There are lots of conflicts to be found in "Henry Manley, Living Alone, Keeps Time." Here's the one that stands out most clearly to me: the conflict between physical body and intangible spirit or soul. Henry Manley's body is aging and he is losing things physically—he's lost weight ("Knowing how much he weighed once / he knows how much he has departed his life."), and he is "as loose in his skin as a puppy." Being old and forgetful, things fall out of his pockets sometimes without him noticing.
The conflict comes when he loses intangible things by physical processes. The words he knows and loves are not physical objects, but ones that belong to his mind (his spirit?) and they too are disappearing as if they were tangible: "Window, wristwatch, cup, knife / are small prunes that drop from his pockets," and "the names of his dear ones / fall out of his eyeglass case."
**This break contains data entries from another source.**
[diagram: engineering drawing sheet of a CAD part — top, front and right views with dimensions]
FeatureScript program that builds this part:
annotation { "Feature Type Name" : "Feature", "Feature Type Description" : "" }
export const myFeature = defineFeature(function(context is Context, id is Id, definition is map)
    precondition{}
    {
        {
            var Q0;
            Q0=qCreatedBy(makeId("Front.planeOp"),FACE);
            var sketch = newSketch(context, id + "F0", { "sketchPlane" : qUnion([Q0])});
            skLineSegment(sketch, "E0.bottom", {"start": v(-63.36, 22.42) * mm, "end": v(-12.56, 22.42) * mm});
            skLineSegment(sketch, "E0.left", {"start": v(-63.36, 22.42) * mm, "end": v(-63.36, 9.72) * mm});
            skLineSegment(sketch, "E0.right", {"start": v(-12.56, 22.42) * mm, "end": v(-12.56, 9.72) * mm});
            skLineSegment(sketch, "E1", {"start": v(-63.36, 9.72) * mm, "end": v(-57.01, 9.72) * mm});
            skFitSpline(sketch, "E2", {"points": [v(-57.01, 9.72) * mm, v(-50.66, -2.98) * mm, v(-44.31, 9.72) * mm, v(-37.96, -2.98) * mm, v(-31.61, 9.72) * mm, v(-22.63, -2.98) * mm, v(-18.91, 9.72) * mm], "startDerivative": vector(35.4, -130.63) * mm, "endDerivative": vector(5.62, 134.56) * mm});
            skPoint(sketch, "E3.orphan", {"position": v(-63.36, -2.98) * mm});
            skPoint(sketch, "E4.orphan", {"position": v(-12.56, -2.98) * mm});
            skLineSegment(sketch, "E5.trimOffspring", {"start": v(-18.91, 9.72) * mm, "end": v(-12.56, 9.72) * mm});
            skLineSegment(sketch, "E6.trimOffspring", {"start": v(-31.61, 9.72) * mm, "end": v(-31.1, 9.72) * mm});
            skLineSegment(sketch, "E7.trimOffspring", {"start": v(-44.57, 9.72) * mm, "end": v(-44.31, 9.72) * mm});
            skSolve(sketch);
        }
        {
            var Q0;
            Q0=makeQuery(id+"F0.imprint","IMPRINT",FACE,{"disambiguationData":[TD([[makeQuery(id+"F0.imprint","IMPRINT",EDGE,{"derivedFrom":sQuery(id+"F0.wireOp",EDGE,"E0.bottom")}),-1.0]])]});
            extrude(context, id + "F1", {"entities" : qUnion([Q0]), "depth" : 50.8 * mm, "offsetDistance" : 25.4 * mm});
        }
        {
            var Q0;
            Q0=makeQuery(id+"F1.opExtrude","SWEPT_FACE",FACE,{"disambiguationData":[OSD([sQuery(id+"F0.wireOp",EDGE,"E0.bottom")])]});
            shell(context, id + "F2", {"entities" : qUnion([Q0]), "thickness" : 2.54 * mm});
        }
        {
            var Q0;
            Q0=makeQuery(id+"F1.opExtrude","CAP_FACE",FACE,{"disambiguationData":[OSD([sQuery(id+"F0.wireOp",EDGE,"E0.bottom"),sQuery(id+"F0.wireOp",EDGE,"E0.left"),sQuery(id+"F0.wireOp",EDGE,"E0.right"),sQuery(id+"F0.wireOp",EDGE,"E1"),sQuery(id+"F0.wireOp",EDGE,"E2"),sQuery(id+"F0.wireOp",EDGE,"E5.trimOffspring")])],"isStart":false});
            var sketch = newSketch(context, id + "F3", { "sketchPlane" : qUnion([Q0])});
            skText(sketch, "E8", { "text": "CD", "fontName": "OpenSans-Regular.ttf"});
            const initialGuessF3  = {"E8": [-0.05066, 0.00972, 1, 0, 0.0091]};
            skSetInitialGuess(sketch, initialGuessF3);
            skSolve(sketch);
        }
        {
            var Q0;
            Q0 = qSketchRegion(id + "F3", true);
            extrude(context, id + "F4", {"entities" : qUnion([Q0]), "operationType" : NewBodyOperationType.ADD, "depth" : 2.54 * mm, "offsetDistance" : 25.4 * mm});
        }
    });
This losing of intangible objects by physical processes foreshadows the loss he fears most: the loss of his non-physical soul from his physical body, no matter what holds him in (skin, blankets, etc.).
Especially he knows how the soul
can slip out of the body unannounced
like that helium-filled balloon
he opened his fingers on, years back.
The conflict between the physical and intangible appears elsewhere in the poem, too. The physical space is described vividly, but almost all the objects have an intangible significance beyond the physical. For example, the portrait of Henry's father is just "an oval on the wall," but it also represents a loved one whose name he forgets, despite the fact that he is staring directly at his father's face. Thus the spirit/soul/intangible slips away over time, no matter how much we work to tie it to us physically.